The controversial and secretive committee lets doctors fight out among themselves whether to pay a certain specialty less or more, as procedures become less time-intensive or less expensive (or more so), despite what critics say is an obvious conflict of interest. The AMA and many specialty societies have defended the panel, saying doctors know best which services are most complicated.
The Obama administration, more than most, made its own determinations about the payments, albeit with the committee’s guidance.
“CMS is proposing the values for individual services that generally reflect the expert recommendations from the [committee] without as many refinements as CMS has proposed in recent years,” the new administration said openly in a press release.
It’s a major concession to doctors and especially specialists, who perform more of the procedures that some primary care doctors have suggested are overvalued.
“The idea they would tell staff to just leave the [panel] alone is a concession to physicians, and in particular, physicians like orthopedists,” said Dr. Bob Berenson, an internist and a fellow at the Urban Institute, who has been critical of the committee. “The specialties that do procedures do very well with these misvalued codes, like orthopedists.”
Doctors, hospitals, and other health professionals are quick to point out that the industry itself is still pushing toward the future — they’re just doing so with less pressure from the federal government. Price, too, has held his own listening sessions with groups that are especially focused on the payment change efforts and has signaled an interest in finding new models to pay different specialty groups under arrangements that are more focused on quality of care.

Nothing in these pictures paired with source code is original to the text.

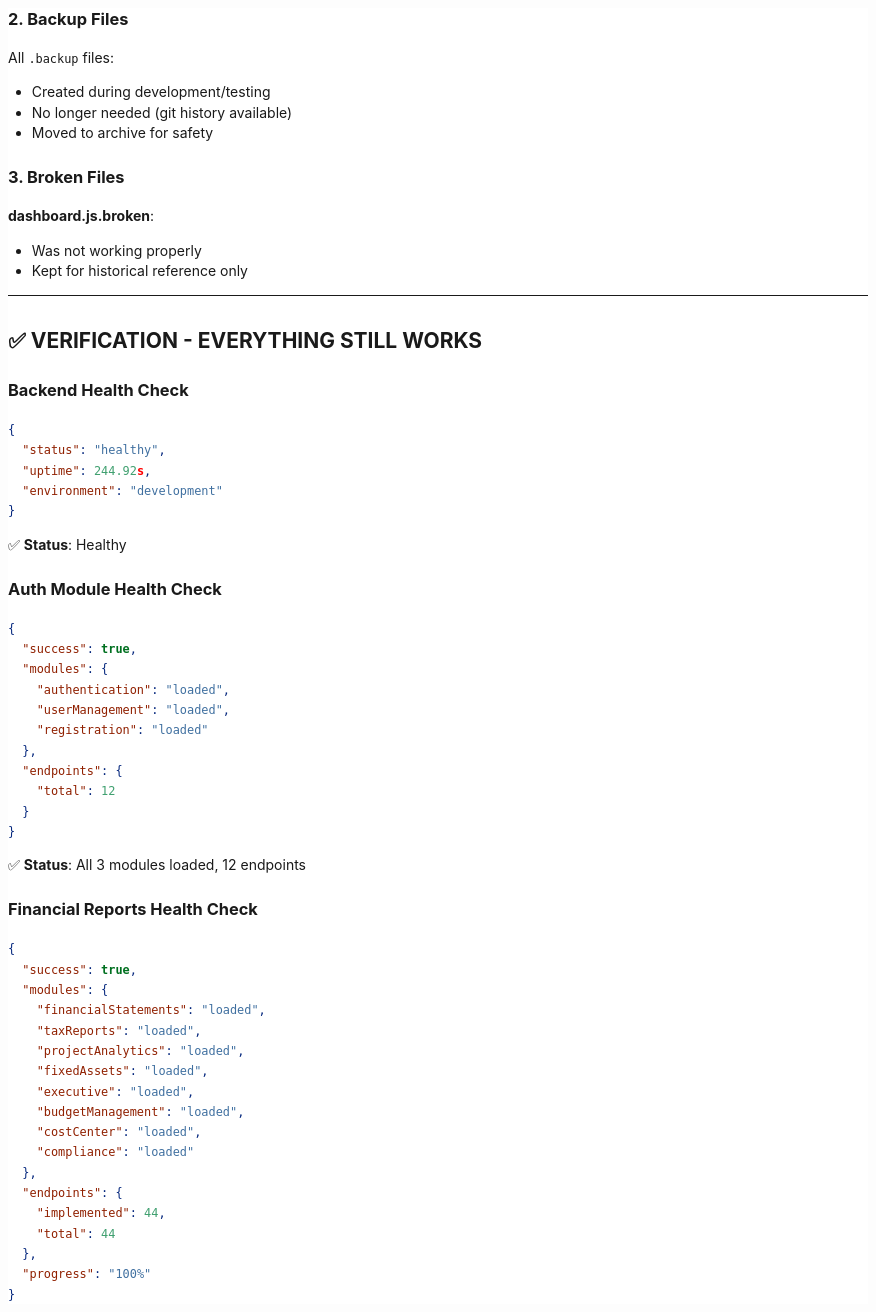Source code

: ### 2. Backup Files

All `.backup` files:
- Created during development/testing
- No longer needed (git history available)
- Moved to archive for safety

### 3. Broken Files

**dashboard.js.broken**:
- Was not working properly
- Kept for historical reference only

---

## ✅ VERIFICATION - EVERYTHING STILL WORKS

### Backend Health Check
```json
{
  "status": "healthy",
  "uptime": 244.92s,
  "environment": "development"
}
```
✅ **Status**: Healthy

### Auth Module Health Check
```json
{
  "success": true,
  "modules": {
    "authentication": "loaded",
    "userManagement": "loaded",
    "registration": "loaded"
  },
  "endpoints": {
    "total": 12
  }
}
```
✅ **Status**: All 3 modules loaded, 12 endpoints

### Financial Reports Health Check
```json
{
  "success": true,
  "modules": {
    "financialStatements": "loaded",
    "taxReports": "loaded",
    "projectAnalytics": "loaded",
    "fixedAssets": "loaded",
    "executive": "loaded",
    "budgetManagement": "loaded",
    "costCenter": "loaded",
    "compliance": "loaded"
  },
  "endpoints": {
    "implemented": 44,
    "total": 44
  },
  "progress": "100%"
}
```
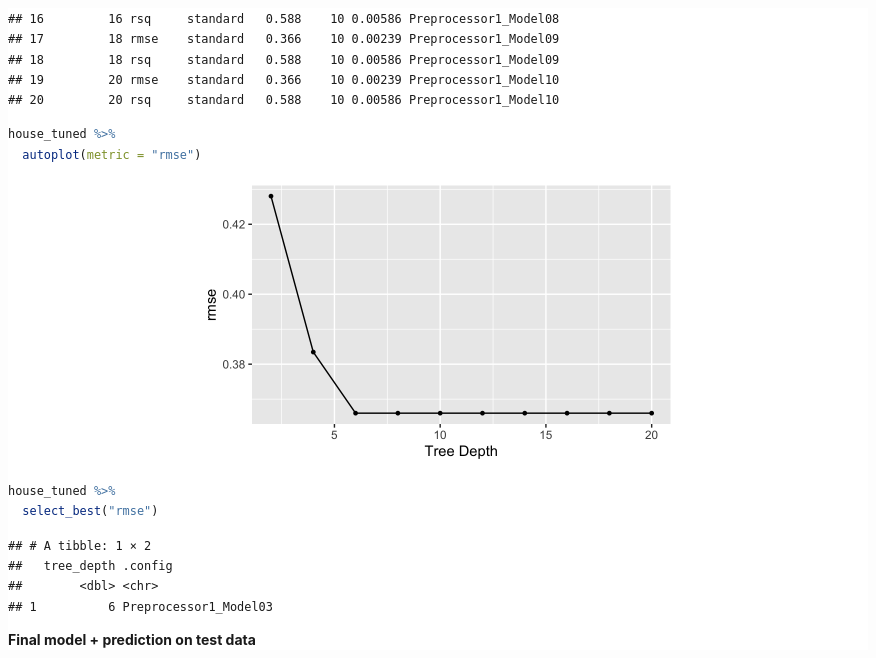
```
## 16         16 rsq     standard   0.588    10 0.00586 Preprocessor1_Model08
## 17         18 rmse    standard   0.366    10 0.00239 Preprocessor1_Model09
## 18         18 rsq     standard   0.588    10 0.00586 Preprocessor1_Model09
## 19         20 rmse    standard   0.366    10 0.00239 Preprocessor1_Model10
## 20         20 rsq     standard   0.588    10 0.00586 Preprocessor1_Model10
```

```r
house_tuned %>%
  autoplot(metric = "rmse")
```

<img src="08-classification_files/figure-html/unnamed-chunk-64-1.png" width="480" style="display: block; margin: auto;" />

```r
house_tuned %>% 
  select_best("rmse")
```

```
## # A tibble: 1 × 2
##   tree_depth .config              
##        <dbl> <chr>                
## 1          6 Preprocessor1_Model03
```
**Final model + prediction on test data**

“Momentum is continuing, and this is driven not just by what’s going on in Medicare and HHS programs, but private sector’s concerns about cost and finding new opportunities to improve health,” said Dr. Mark McClellan, a Duke professor and former CMS administrator, said. “The fundamentals are still there, I just think this administration’s going to play it out in a different direction.”
HHS, moreover, may just be getting started in its work to improve Medicare for physicians. Attached to nearly everything the agency has released this year has been a very straightforward request to doctors, hospitals, and other health care stakeholders: Tell us what regulations you want us to nix.
Doctors have already proposed a long list of changes. Hospitals, too, are eyeing the request with hope that they, too, can start to enjoy some of the regulatory rollback.
Because Price and Verma haven’t articulated their own vision, however, physicians, hospitals, and their lobbyists have greater opportunity to propose their own reforms, Gronniger, the Brookings fellow said.
“If you are too open-ended, you don’t get good suggestions,” he said. “All of the specialty societies and provider groups come in with long wish lists, and anything that has ever bothered them about Medicare is on the table, no matter how unrealistic.”
Industry officials, however, said the request for proposals is a good-faith effort to improve the Medicare system — but that it’s just had to take a back seat until now.
“They’re really dealing with health care reform legislation right now. They have some other priorities, but what they want to do is impacted by this legislation, whether it passes or doesn’t,” said Nick Schilligo, vice president of public policy at the American Osteopathic Association. “But in the meantime, what they’re doing is listening to concerns so that when that phase of the process starts, they’re ready to roll.”